> _Your instructions_
In the material below, switch "knee" to "ankle" in the lines that begin at the one containing "right shoulder: (315, 264, -25)" and stop after the one containing "left knee: (583, 464, -8)". Give back only those lines, with nothing else changed.

Data Start Marker

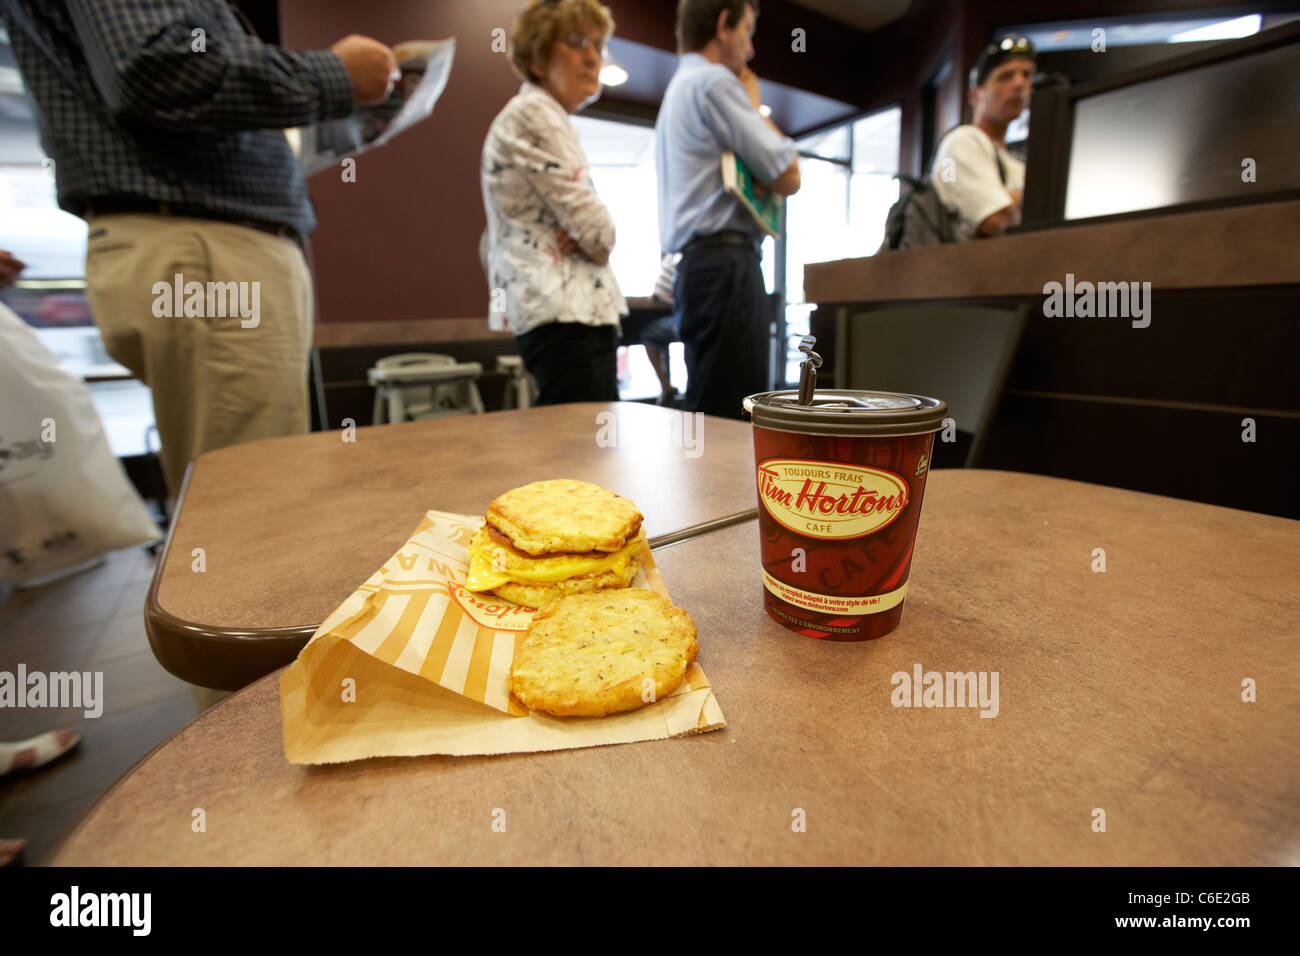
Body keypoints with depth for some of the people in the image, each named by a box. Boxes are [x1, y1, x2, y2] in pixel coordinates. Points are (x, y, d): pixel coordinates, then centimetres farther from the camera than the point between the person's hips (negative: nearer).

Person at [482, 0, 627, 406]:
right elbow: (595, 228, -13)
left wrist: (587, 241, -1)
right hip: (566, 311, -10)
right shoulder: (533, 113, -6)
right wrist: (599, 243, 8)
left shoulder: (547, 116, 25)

Data End Marker
Data Start Marker

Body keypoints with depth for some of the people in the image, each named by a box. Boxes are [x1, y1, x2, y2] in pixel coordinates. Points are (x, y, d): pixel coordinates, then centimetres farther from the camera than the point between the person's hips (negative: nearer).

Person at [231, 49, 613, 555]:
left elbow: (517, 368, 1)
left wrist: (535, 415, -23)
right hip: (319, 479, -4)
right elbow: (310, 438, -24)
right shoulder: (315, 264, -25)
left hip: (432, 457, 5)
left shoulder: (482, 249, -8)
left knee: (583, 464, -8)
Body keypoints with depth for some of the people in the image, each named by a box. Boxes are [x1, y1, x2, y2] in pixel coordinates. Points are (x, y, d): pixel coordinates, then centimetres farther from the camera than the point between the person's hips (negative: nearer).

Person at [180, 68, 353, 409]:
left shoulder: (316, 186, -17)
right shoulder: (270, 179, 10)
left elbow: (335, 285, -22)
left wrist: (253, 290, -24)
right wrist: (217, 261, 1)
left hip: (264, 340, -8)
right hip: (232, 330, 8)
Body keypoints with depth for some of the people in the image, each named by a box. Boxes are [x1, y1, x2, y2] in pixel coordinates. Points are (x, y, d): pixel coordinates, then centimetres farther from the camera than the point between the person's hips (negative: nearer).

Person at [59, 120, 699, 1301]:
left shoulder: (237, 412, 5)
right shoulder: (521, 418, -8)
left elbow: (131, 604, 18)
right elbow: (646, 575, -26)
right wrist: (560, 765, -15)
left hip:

Data End Marker

> _Problem solution_
right shoulder: (315, 264, -25)
left hip: (432, 457, 5)
left shoulder: (482, 249, -8)
left ankle: (583, 464, -8)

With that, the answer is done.